I don’t know how this isn’t just pure negligence on the part of OpenSea (it’s their site and service), but there are more issues that limit chances for error correction along the way. Those limitations apply to the whole Ethereum ecosystem, and all other chains built on the same tech (like Ethereum Classic).

It sounds like one of the reasons that this exploit exists is that Metamask – the main Ethereum wallet used in Web3, which is a browser-addon – has really bad UX around transactions.

Like, when you make a transaction you’ll see the destination address, ETH value, tx fee, and the data payload. But there’s no way for Metamask to have any idea what the payload does – it can’t do that for every possible smart contract out there. So it can’t show anything useful to the user (note: there are some special cases built in, like for ERC-20 tokens). So, in essence, a bit of JS can do a bait-and-switch. The user thinks they’re clicking “delete”, but really that ends up like draining all their NFTs (if it tried to drain ETH then the user at least has a chance to notice). The metamask transaction prompts for delete and drain would look basically identical. Unless the user like copied the data payload and deserialized it, they’d have no idea what it actually does. (Maybe metamask has done something about this as a special case, but in principle this is the norm that I remember)
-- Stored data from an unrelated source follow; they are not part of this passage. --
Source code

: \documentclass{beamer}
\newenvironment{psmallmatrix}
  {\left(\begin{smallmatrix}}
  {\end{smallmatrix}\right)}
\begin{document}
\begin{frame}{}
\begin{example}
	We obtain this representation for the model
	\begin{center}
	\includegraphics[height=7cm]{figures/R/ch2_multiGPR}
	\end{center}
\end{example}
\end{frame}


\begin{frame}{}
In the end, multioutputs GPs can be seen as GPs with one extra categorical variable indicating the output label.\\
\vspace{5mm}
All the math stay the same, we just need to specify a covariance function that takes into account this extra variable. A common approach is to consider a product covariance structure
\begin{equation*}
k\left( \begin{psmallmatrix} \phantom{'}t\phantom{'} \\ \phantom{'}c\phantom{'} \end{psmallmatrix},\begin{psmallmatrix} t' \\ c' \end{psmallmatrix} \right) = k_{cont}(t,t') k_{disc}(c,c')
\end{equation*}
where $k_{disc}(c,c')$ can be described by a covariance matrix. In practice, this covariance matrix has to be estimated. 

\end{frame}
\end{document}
This article is from October but the example in the video happened around Dec 27 I think, based on the timestamp of the reply (the incident was also listed on web3isgoinggreat.com on 28th dec)

“So, we decided to check what will happened if we would create malicious art that contains code in it, for example an .SVG image. We created a simple .SVG file and uploaded it with a simple payload,” researchers explained in a Wednesday analysis. “By clicking on the art and opening it in anther tab or clicking on the links on the page, our SVG will be executed under https://storage.opensea.io subdomain; at this point, we have a SVG file with JavaScript capabilities.”

(Apparently the guy replying sees the recent southpark NFT thing as a good thing, too)

https://www.tiktok.com/@aamirazh/video/7056947817859779886

This link doesn’t seem to work either. I guess it’s b/c the uploader deleted it.